Get Involved in Your Community
When disaster strikes and there are no emergency personnel around, what will you do? Being prepared by getting involved in many of the local community programs is a start. By knowing what actions to take, and when they should be done can save lives and property as well. Here at Indiana Department of Homeland Security we strongly encourage you to become an active member in the community. Here's how:
During a disaster, emergency personnel will probably be overwhelmed. It could take days for them to get to you or your loved ones. Knowing first aid could save someone's life. To be trained in first aid, classes are offered through many different sources throughout the state of Indiana. It definitely is a valuable skill that should be learned. Knowing first aid is one way that members of the community can get involved.
Citizen Corps (CERT)
Citizen Corps brings together leaders from law enforcement, fire services, emergency medical, emergency management, volunteer organizations, the private sector, and local elected officials to form Citizen Corps Councils. These Councils provide local oversight for engaging citizens in homeland security and for promoting community preparedness and family safety in three principal ways: through public education and outreach, through training opportunities, and through volunteer programs that draw on special skills and interests.
Medical Reserve Corps (MRC)
This program coordinates volunteer health professionals, and others interested in public health issues, to provide ongoing support for community public health needs and resources during large-scale emergencies and is administered by the Department of Health and Human Services (DHHS).

**Extracted data**
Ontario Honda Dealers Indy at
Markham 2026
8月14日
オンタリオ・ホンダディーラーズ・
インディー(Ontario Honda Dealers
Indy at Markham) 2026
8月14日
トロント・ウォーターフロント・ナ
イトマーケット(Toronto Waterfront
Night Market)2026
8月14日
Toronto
--
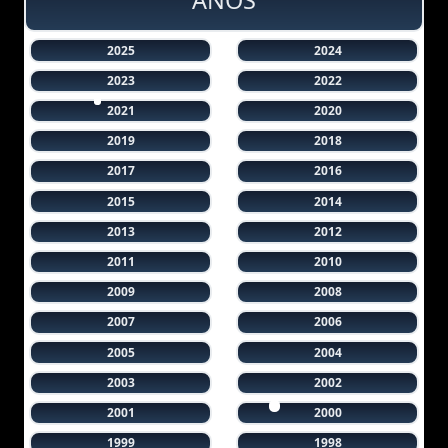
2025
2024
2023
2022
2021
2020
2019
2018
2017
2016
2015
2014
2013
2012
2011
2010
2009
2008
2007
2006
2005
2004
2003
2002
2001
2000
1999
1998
--
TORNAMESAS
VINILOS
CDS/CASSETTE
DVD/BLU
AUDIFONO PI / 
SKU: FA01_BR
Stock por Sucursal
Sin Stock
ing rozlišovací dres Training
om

**Task statement**
Resume the text on getting involved in your community from where it stops. These lines come from a separate source.

**Your response**
Neighborhood Watch (NW)
This is a program that incorporates terrorism awareness and education into its existing crime prevention mission and serves as a way to bring residents together to focus on disaster preparedness and training. NW is funded by the Department of Justice (DOJ) and administered by the National Sheriff's Association (NSA).
Volunteer in Police Service (VIPS)
VIPS provides support for resource constrained police departments by incorporating civilian volunteers to give law enforcement professionals more time for frontline duty. Funded by DOJ, VIPS is administered by the International Association of Chiefs of Police (IACP).
National Volunteer Fire Council
The NVFC and the Volunteer & Combination Officers Section of the IAFC proposed the establishment of Fire Corps, a national program to provide citizens with opportunities to support their local fire departments that are non-suppression related. Fire Corps is an opportunity for fire departments to reunite with the citizens and for the citizens to reunite with the fire department and to strengthen the relationship between the firehouse and community.